Na avaliação da pesquisadora, existe uma batalha interna na indústria brasileira: “Fazer mais do mesmo, com pequenas modificações que não são patenteáveis, ou separar um pedaço da minha receita para investir em um fundo que se não der certo não vai ter retorno nenhum?”, questiona.
De todo modo, dados da Pesquisa de Inovação Semestral (Pintec) do Instituto Brasileiro de Geografia e Estatística (IBGE) mostram que, em 2021, os setores que mais investiram em P&D foram os de equipamentos de informática, eletrônicos e ópticos (66,6%), produtos químicos (65,3%) e de farmacêutica e farmoquímica (63%). Os três bem acima da média nacional de 33,9%.
Criando um ecossistema virtuoso
Uma forma de suplantar desafios é identificada na aproximação entre o setor produtivo e a produção científica das universidades brasileiras. Atualmente essa dissociação leva a desencontros, como o desenvolvimento de soluções para problemas pouco relevantes ou a desistência por falta de investimento.
○ ○ ○ ○
### Tarefa 1
Transcreva a parte do trecho que começa em "Na avaliação da" e termina após "nacional de 33,9%.", substituindo "pesquisadora" por "especialista".
### Tarefa 2
Responda às perguntas com base no trecho:
(a) Na avaliação de quem existe uma batalha interna na indústria brasileira?
(b) Qual setor teve o maior percentual de investimento em P&D em 2021, e qual foi esse percentual?
(c) Entre quais partes o trecho propõe uma aproximação para suplantar desafios?
Os itens abaixo são material à parte, sem ligação com o trecho.
○ ○ ○ ○
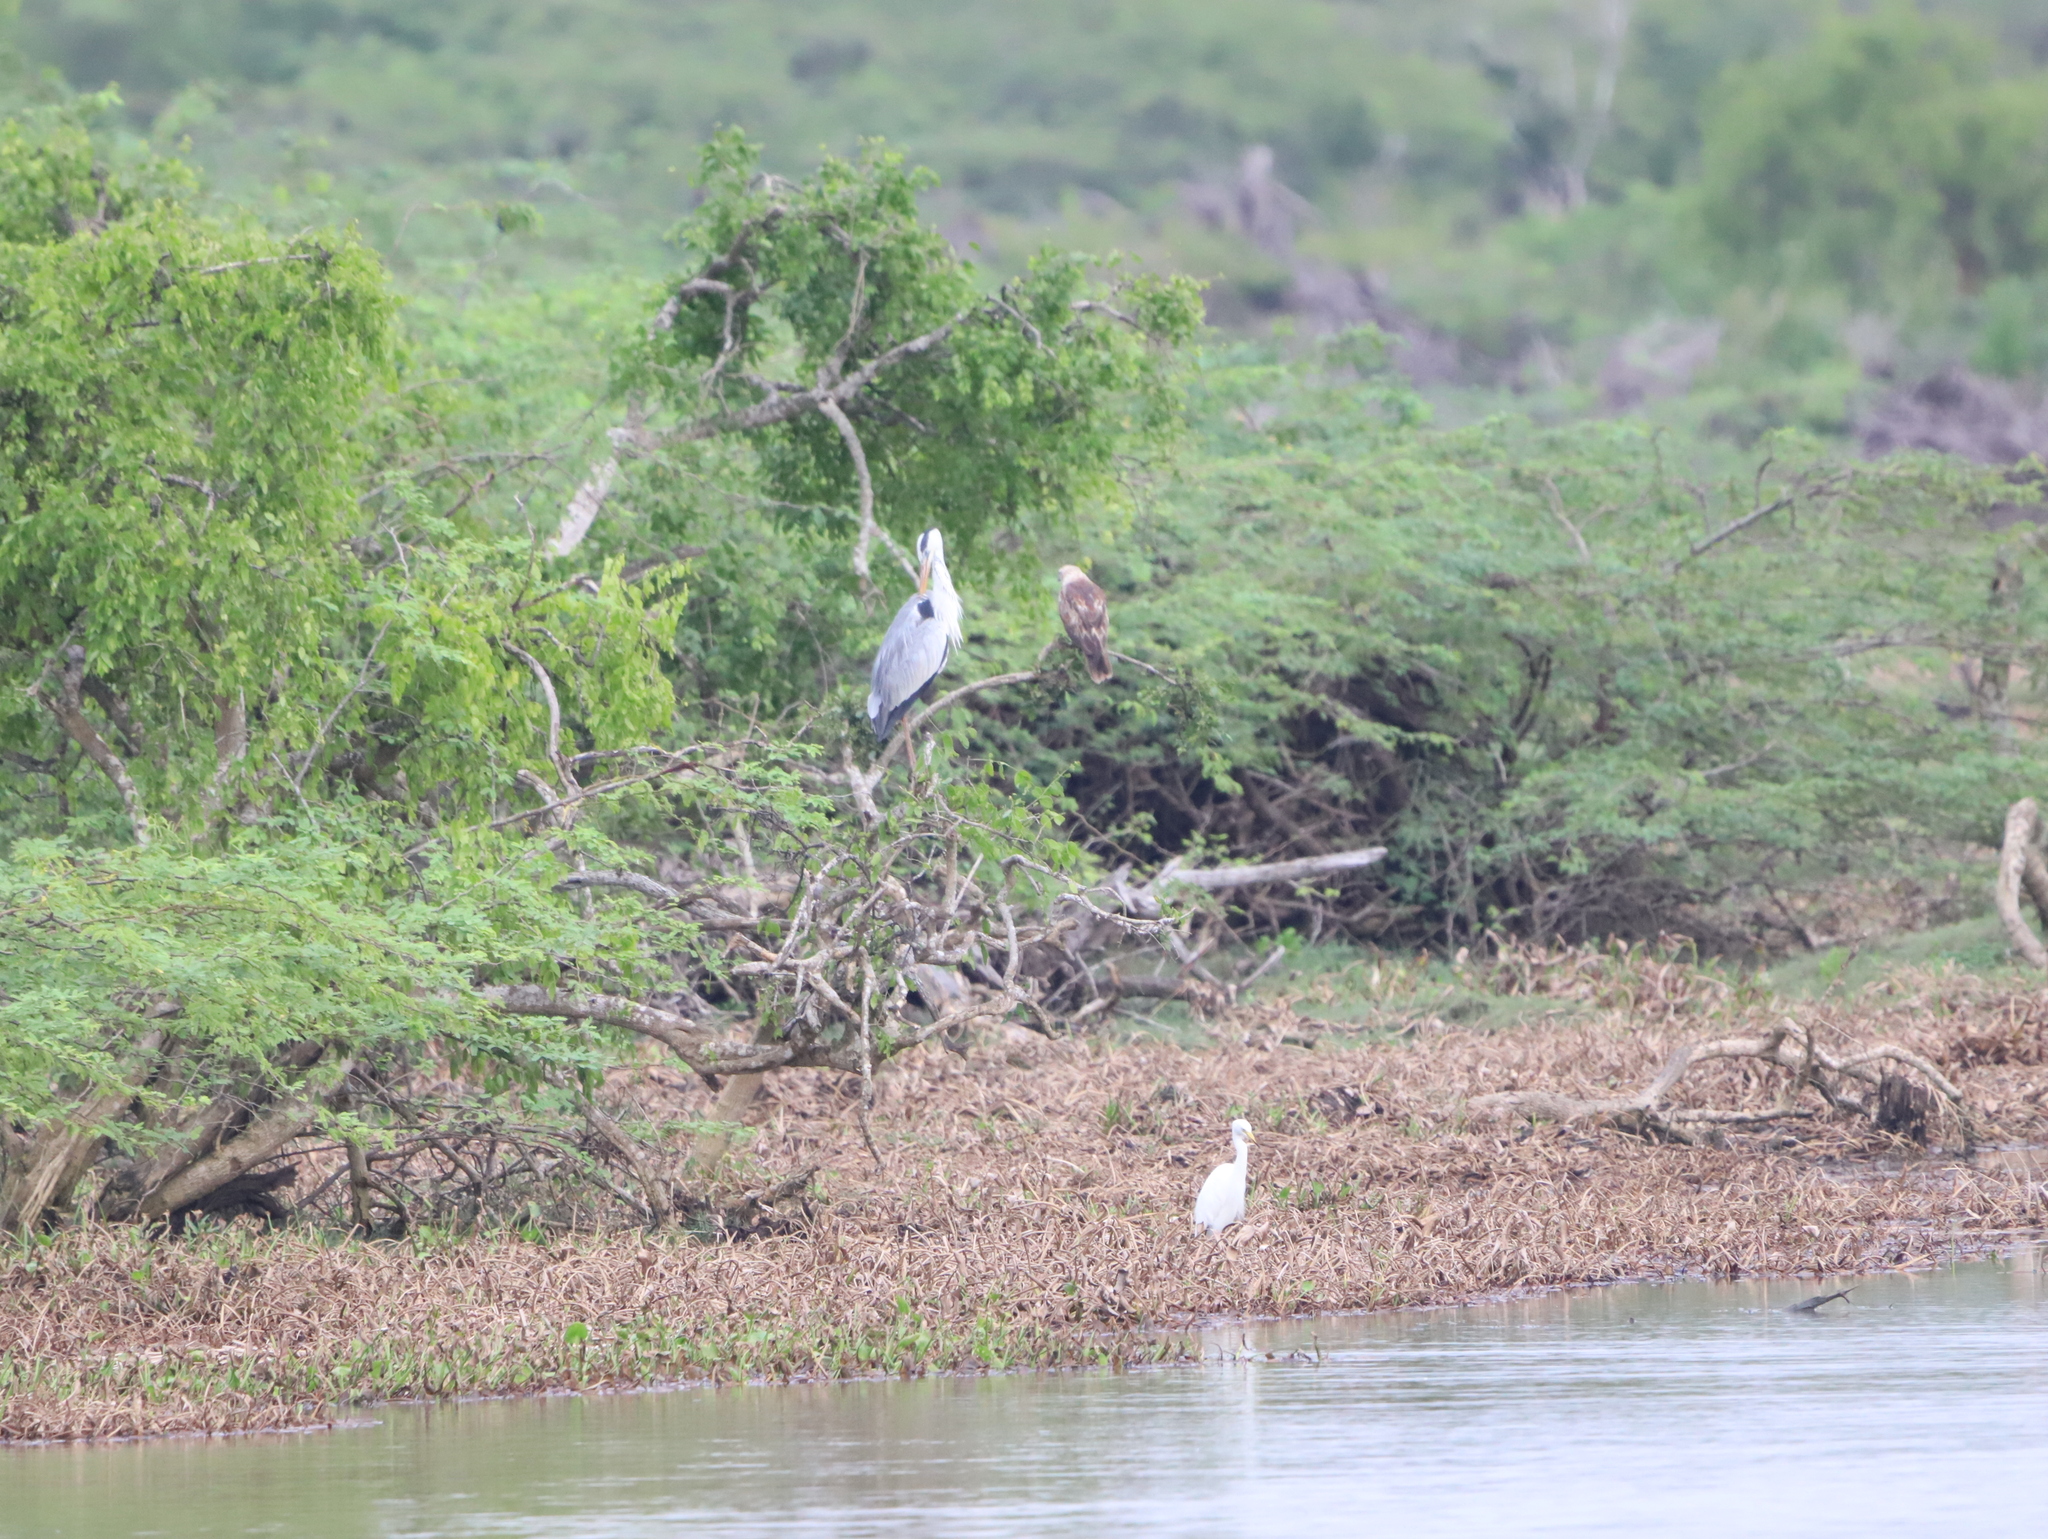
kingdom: Animalia
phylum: Chordata
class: Aves
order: Accipitriformes
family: Accipitridae
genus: Haliastur
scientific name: Haliastur indus
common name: Brahminy kite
○ ○ ○ ○
### Resposta 1
Na avaliação da especialista, existe uma batalha interna na indústria brasileira: “Fazer mais do mesmo, com pequenas modificações que não são patenteáveis, ou separar um pedaço da minha receita para investir em um fundo que se não der certo não vai ter retorno nenhum?”, questiona.
De todo modo, dados da Pesquisa de Inovação Semestral (Pintec) do Instituto Brasileiro de Geografia e Estatística (IBGE) mostram que, em 2021, os setores que mais investiram em P&D foram os de equipamentos de informática, eletrônicos e ópticos (66,6%), produtos químicos (65,3%) e de farmacêutica e farmoquímica (63%). Os três bem acima da média nacional de 33,9%.

### Resposta 2
(a) Da pesquisadora.
(b) O de equipamentos de informática, eletrônicos e ópticos, com 66,6%.
(c) Entre o setor produtivo e a produção científica das universidades brasileiras.